Master sommeliers seem to have a thing for bubbles, and three of the best in the MS world will be popping caps. Shayn Bjornholm, the examination director for The Court of Master Sommeliers, will pour the good stuff from the source in his "What a Year! The Best of Vintage Champagne" presentation. The Little Nell's master sommelier, Carlton McCoy, will tickle our noses with "Bring on the Bubbles," which likely will include some non-Champagne-produced sparklers.
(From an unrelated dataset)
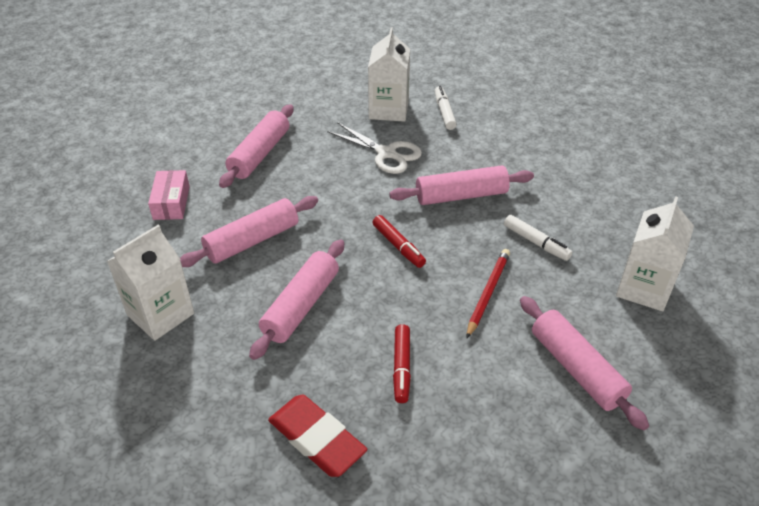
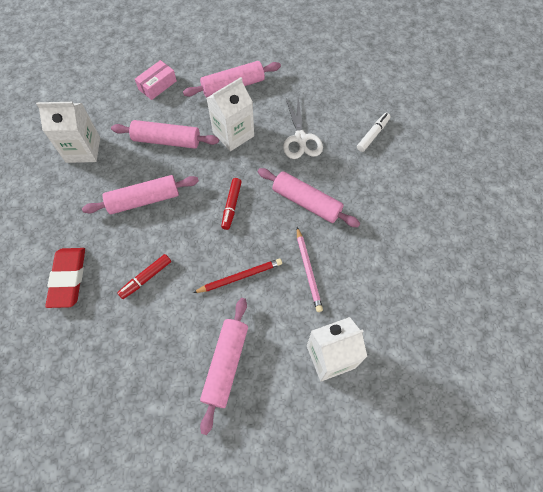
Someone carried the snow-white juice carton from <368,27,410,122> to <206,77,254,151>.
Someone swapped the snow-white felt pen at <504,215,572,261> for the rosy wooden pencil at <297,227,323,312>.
And leave it to Boulder's Bobby Stuckey to take the path least traveled and introduce us to "Great Grower Champagnes," those produced in the region by local growers.

RIPE FOR RED

Wine writer Kelli White literally wrote the book on Napa Valley, 1,255 pages and 12 pounds of book, titled "Napa Valley, Then and Now." Naturally, she will focus on the region with her "From the Cellar: Great Napa Valley Cabernets Over Time" seminar. You may say "Grenache," but Andy Chabot returns from Blackberry Farms to tell you it's "garnacha." Or maybe "cariñena". Or perhaps both in his "The Priorat: Amazing Reds from Spain's Ancient Vines."

UNDER A SOUTHERN CROSS

While we bask here in the summer sun, the vines of the Southern Hemisphere lie dormant as the solstice approaches. But there is nothing dormant about the wines from South America that New York-based wino Paul Grieco will pour in the seminar "Discovering the Great Wines of Chile and Argentina." Staying Down Under, Ray Isle, executive wine director of Food & Wine magazine, will address "The Australian Revolution." We assume he means in wine.